Beyond that, Nolan said his partnership with Swanson bridges the gap between rural and urban—Nolan has roots throughout the Brainerd lakes area, while Swanson hails from Eagan—as well as brings his experience as a legislator in multiple levels of government, alongside Swanson's long track record as a constitutional officer and litigator in the state.
"Lori said, 'Hey, he's a good legislator, he gets stuff done. I want some help with that and (he) can help me with federal-state relations,'" Nolan said of Swanson's thought process. "So there are some things she feels complements her work as one of the leading attorney generals in the country."
Looking at this governor's race, Nolan commented on it through the prism of experience. He noted Mike Hatch's failed bid for governor in 2006 was, in his opinion, doomed by Hatch's selection of state auditor Judi Dutcher as his running mate—an overtly metro-centric lineup that didn't appeal to rural voters. This was evidenced by Dutcher's ignorance of E85 legislation, he said, which deals in billions of dollars through agricultural operations across the state.
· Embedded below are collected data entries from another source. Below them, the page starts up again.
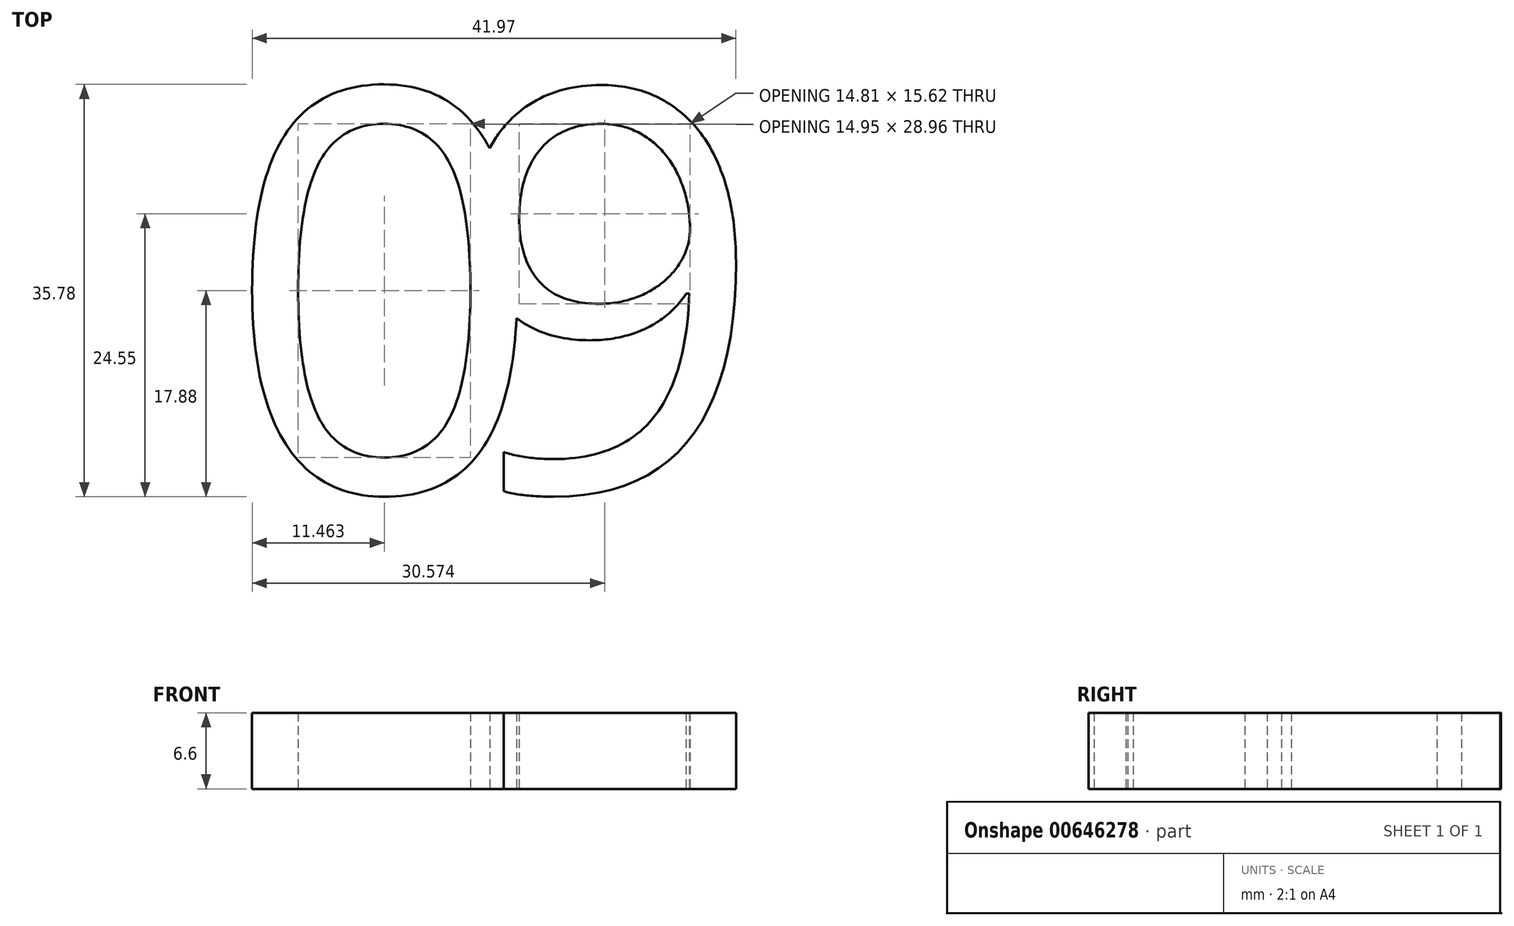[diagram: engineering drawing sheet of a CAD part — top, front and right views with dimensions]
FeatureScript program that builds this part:
annotation { "Feature Type Name" : "Feature", "Feature Type Description" : "" }
export const myFeature = defineFeature(function(context is Context, id is Id, definition is map)
    precondition{}
    {
        {
            var Q0;
            Q0=qCreatedBy(makeId("Top.planeOp"),FACE);
            var sketch = newSketch(context, id + "F0", { "sketchPlane" : qUnion([Q0])});
            skText(sketch, "E0", { "text": "0", "fontName": "OpenSans-Regular.ttf"});
            skText(sketch, "E1", { "text": "9", "fontName": "OpenSans-Regular.ttf"});
            const initialGuessF0  = {"E0": [-0.03067, -0.01255, 1, 0, 0.03505], "E1": [-0.01149, -0.01255, 1, 0, 0.03505]};
            skSetInitialGuess(sketch, initialGuessF0);
            skSolve(sketch);
        }
        {
            var Q0;
            Q0 = qSketchRegion(id + "F0", true);
            extrude(context, id + "F1", {"entities" : qUnion([Q0]), "depth" : 6.6 * mm, "offsetDistance" : 25 * mm});
        }
    });
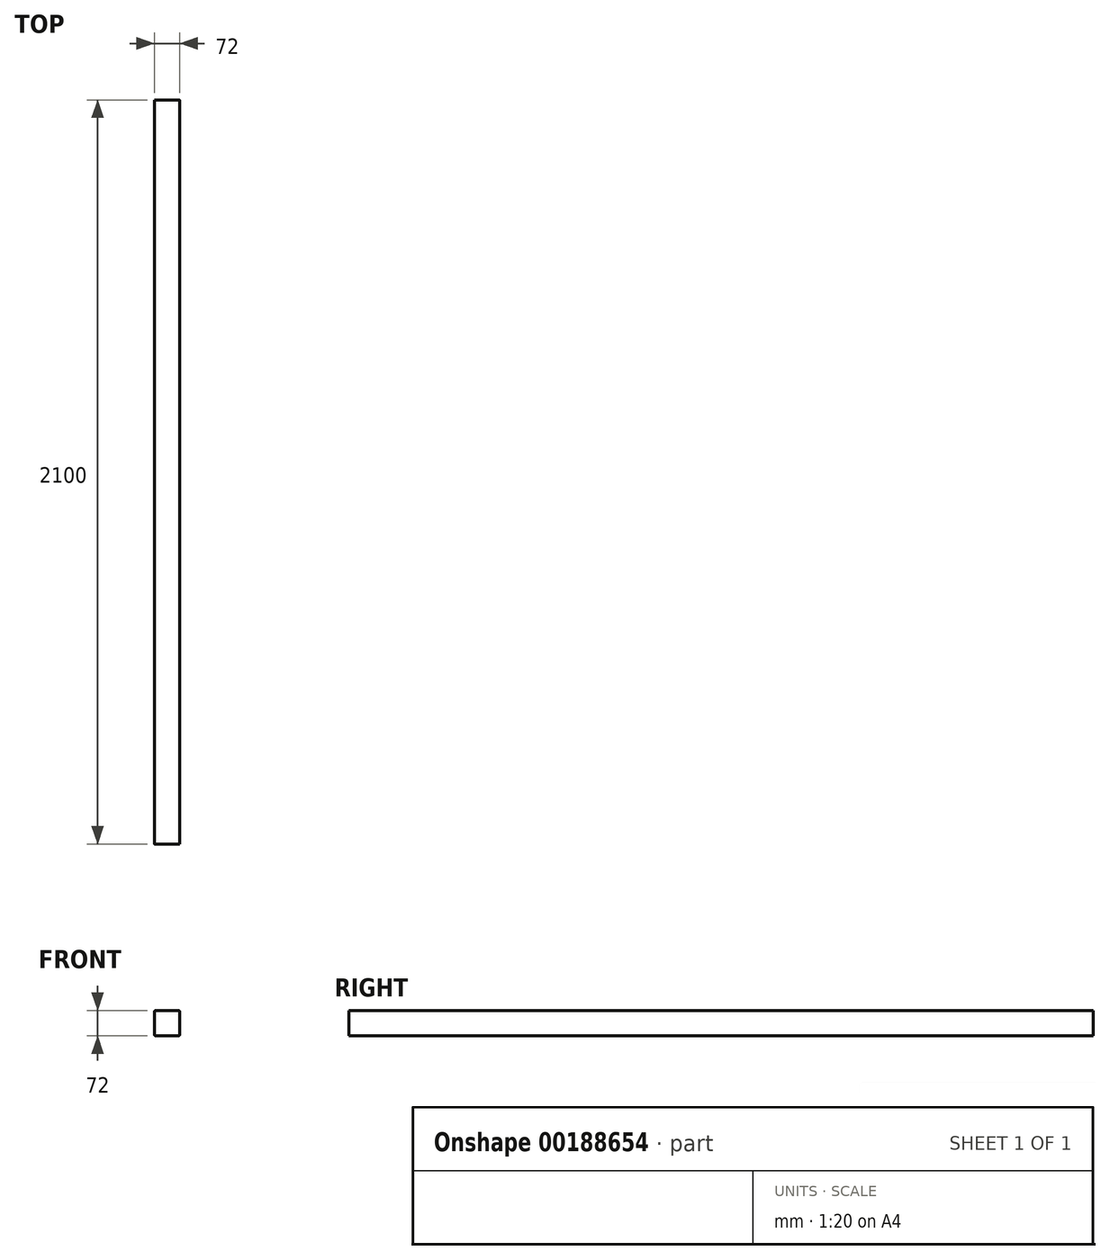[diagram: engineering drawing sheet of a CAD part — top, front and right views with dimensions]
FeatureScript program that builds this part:
annotation { "Feature Type Name" : "Feature", "Feature Type Description" : "" }
export const myFeature = defineFeature(function(context is Context, id is Id, definition is map)
    precondition{}
    {
        {
            var Q0;
            Q0=qCreatedBy(makeId("Front.planeOp"),FACE);
            var sketch = newSketch(context, id + "F0", { "sketchPlane" : qUnion([Q0])});
            skLineSegment(sketch, "E0.bottom", {"start": v(-31, 36) * mm, "end": v(31, 36) * mm});
            skLineSegment(sketch, "E0.top", {"start": v(-31, -36) * mm, "end": v(31, -36) * mm});
            skLineSegment(sketch, "E0.left", {"start": v(-36, 31) * mm, "end": v(-36, -31) * mm});
            skLineSegment(sketch, "E0.right", {"start": v(36, 31) * mm, "end": v(36, -31) * mm});
            skLineSegment(sketch, "E1", {"start": v(0, 53.32) * mm, "end": v(0, -69.02) * mm, "construction": true});
            skLineSegment(sketch, "E2", {"start": v(-62.16, 0) * mm, "end": v(68.96, 0) * mm, "construction": true});
            skPoint(sketch, "E3.visualSharp", {"position": v(-36, 36) * mm});
            skArc(sketch, "E3.filletArc", {"start": v(-31, 36) * mm, "mid": v(-34.54, 34.54) * mm, "end": v(-36, 31) * mm});
            skPoint(sketch, "E4.visualSharp", {"position": v(36, 36) * mm});
            skArc(sketch, "E4.filletArc", {"start": v(36, 31) * mm, "mid": v(34.54, 34.54) * mm, "end": v(31, 36) * mm});
            skPoint(sketch, "E5.visualSharp", {"position": v(36, -36) * mm});
            skArc(sketch, "E5.filletArc", {"start": v(31, -36) * mm, "mid": v(34.54, -34.54) * mm, "end": v(36, -31) * mm});
            skPoint(sketch, "E6.visualSharp", {"position": v(-36, -36) * mm});
            skArc(sketch, "E6.filletArc", {"start": v(-36, -31) * mm, "mid": v(-34.54, -34.54) * mm, "end": v(-31, -36) * mm});
            skSolve(sketch);
        }
        {
            var Q0;
            Q0 = qSketchRegion(id + "F0", true);
            extrude(context, id + "F1", {"entities" : qUnion([Q0]), "depth" : 2100 * mm});
        }
    });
"She didn't know," said Nolan, who leveled nearly identical criticism against the DFL-endorsed duo of Erin Murphy and Erin Maye Quade, state representatives from St. Paul and Apple Valley respectively. "Years later, same thing—we've got two candidates from the metro area and the first question for the lieutenant governor candidate is, 'What's E85?' 'Uh, I don't know.' You know that's kind of 101 in farm country."
In a similar vein, Nolan dismissed the DFL endorsement of Murphy and Quade—an early nod of approval that neither he and Swanson, nor Walz and his running mate Peggy Flanagan, were able to garner for their own campaigns.
"The last time a DFL-endorsed candidate won the governorship for the state of Minnesota was 48 years ago," Nolan said. "Wendy Anderson's campaign, 1970, and I managed his endorsement campaign. DFL-endorsed candidates don't have a good record. ... so I do know a thing about winning elections and state politics, which should be an asset."